Note that the data on which the search classifier will be fit should be the train+val set and the indices specified will be used by the sklearn to separate them internally. Additionally, when working with dataframes, the indices specified should be accessible as ilocs, so reset indices (don't drop them if they will be required later).

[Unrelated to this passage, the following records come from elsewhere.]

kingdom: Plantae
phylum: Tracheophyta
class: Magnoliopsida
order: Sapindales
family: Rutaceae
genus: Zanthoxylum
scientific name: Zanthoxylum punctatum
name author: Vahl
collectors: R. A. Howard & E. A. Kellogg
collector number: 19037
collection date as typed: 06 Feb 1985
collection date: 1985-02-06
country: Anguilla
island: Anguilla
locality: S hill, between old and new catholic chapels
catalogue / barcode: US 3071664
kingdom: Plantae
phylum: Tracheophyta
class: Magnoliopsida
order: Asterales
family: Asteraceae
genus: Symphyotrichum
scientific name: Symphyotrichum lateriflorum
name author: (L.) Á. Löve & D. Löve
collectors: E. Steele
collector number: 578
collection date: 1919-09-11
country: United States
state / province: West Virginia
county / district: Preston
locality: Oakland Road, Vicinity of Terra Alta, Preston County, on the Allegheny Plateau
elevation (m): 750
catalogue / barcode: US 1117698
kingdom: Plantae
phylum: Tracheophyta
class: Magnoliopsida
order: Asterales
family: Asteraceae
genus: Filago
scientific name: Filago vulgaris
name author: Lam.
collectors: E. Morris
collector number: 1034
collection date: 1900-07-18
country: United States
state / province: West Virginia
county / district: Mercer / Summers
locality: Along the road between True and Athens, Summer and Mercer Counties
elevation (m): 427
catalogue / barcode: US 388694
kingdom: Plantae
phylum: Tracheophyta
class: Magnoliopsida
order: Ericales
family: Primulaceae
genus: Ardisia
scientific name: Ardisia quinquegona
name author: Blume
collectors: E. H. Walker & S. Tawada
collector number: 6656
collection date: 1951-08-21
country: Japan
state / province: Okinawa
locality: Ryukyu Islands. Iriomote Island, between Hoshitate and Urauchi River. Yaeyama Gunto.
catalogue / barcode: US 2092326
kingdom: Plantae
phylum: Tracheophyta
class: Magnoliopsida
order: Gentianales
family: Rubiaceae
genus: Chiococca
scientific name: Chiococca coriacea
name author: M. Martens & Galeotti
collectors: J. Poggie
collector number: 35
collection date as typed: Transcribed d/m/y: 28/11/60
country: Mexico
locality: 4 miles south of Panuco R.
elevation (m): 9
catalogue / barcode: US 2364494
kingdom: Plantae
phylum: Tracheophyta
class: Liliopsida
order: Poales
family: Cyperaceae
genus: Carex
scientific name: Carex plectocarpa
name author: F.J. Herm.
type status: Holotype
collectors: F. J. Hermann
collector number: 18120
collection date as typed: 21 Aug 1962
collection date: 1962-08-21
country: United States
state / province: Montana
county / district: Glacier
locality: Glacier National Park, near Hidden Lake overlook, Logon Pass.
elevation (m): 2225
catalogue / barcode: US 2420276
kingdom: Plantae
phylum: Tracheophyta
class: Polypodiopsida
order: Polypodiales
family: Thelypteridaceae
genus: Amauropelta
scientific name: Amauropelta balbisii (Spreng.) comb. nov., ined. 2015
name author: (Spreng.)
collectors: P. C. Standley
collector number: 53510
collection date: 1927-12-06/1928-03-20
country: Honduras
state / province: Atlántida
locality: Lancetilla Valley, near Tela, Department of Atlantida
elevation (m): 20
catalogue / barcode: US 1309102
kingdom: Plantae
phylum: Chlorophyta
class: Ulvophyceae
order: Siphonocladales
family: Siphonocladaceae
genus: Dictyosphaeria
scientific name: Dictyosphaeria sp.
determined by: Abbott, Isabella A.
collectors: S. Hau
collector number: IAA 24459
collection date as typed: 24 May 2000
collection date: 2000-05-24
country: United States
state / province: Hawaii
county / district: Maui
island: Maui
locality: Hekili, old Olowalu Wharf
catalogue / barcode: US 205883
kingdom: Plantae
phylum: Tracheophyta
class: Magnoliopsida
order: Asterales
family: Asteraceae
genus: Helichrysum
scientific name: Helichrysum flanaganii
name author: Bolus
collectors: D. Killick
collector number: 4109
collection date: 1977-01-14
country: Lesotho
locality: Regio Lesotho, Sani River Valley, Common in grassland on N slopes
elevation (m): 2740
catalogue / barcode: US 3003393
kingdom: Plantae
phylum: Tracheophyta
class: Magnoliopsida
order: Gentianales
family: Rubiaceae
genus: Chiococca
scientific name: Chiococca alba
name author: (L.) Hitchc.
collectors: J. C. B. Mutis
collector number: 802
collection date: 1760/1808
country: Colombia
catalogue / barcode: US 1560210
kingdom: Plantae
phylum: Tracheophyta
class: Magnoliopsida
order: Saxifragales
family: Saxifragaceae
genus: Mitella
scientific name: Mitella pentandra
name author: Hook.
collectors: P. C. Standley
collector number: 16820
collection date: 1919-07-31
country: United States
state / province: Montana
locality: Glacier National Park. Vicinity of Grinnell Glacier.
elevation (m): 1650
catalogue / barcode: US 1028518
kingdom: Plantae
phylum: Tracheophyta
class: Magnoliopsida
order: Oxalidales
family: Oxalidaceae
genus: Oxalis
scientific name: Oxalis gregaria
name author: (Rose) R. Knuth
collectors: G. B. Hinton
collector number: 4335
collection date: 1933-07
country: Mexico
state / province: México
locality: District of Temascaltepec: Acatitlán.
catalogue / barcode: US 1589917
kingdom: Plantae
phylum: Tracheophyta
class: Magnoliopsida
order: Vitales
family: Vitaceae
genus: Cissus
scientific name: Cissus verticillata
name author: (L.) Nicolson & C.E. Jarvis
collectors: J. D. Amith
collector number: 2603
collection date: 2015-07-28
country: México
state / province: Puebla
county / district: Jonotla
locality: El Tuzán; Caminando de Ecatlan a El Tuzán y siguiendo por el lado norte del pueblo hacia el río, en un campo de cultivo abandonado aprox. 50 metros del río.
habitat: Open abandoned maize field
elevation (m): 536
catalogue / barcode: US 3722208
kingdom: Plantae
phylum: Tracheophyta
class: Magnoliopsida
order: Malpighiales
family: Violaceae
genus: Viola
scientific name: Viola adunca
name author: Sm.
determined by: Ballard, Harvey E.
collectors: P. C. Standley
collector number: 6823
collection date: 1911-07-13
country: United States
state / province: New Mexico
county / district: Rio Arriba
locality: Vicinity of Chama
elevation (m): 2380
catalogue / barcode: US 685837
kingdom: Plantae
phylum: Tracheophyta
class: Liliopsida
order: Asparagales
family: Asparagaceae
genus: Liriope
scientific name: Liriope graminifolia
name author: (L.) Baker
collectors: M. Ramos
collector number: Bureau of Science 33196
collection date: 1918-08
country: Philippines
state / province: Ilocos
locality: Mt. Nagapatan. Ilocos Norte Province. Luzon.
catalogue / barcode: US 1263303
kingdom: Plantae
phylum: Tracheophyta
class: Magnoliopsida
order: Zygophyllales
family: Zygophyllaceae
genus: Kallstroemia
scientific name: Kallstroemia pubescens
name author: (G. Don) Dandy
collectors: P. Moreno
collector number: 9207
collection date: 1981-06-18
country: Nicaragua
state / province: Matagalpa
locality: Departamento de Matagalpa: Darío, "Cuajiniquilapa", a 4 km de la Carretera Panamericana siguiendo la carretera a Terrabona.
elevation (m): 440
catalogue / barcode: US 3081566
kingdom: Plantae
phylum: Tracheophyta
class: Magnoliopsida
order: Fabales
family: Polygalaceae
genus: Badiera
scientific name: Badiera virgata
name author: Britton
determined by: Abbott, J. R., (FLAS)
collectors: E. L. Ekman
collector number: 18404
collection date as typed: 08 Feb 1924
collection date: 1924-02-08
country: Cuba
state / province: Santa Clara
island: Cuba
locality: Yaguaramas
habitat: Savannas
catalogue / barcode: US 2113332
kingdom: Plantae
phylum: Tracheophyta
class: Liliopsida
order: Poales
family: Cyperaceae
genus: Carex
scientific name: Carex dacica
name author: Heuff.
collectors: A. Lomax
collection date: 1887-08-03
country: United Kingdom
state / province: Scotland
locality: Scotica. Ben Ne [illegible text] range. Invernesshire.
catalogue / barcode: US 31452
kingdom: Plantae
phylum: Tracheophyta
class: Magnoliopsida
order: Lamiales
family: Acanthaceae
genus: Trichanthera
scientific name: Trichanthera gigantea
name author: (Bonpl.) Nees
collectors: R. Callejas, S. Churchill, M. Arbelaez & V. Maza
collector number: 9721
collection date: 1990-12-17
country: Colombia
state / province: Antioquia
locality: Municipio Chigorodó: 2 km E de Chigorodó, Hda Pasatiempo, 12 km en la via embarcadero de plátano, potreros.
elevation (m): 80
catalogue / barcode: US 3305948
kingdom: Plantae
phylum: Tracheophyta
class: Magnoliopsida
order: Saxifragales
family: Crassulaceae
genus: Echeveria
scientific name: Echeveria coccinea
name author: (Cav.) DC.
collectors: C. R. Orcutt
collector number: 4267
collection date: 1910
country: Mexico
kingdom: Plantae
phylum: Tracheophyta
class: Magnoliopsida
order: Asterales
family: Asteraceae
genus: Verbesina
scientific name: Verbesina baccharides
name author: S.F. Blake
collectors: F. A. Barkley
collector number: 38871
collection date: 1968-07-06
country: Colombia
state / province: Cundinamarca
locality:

from sklearn.datasets import load_iris
from sklearn.ensemble import RandomForestClassifier
from sklearn.model_selection import (
train_test_split,
RandomizedSearchCV,
)
data = load_iris(as_frame=True)["frame"]
# These indices will serves as explicit and predefined split
train_idcs, val_idcs = train_test_split(
data.index,
random_state=42,
stratify=data.target,
)
param_grid = dict(
n_estimators=[50,100,150,200],
max_samples=[0.85,0.9,0.95,1],
max_depth=[3,5,7,10],
max_features=["sqrt", "log2", 0.85, 0.9, 0.95, 1],
)
search_clf = RandomizedSearchCV(
estimator=RandomForestClassifier(),
param_distributions=param_grid,
n_iter=50,
cv=((train_idcs, val_idcs),), # explicit predefined split in terms of indices
random_state=42,
)
# X is the first 4 columns i.e. the sepal and petal widths and lengths
# and y is the 5th column i.e. target column
search_clf.fit(X=data.iloc[:,:4], y=data.target)
Also, be mindful if you want to refit on the whole data or only on the train data and thus retrain the classifier using the best fit parameters accordingly.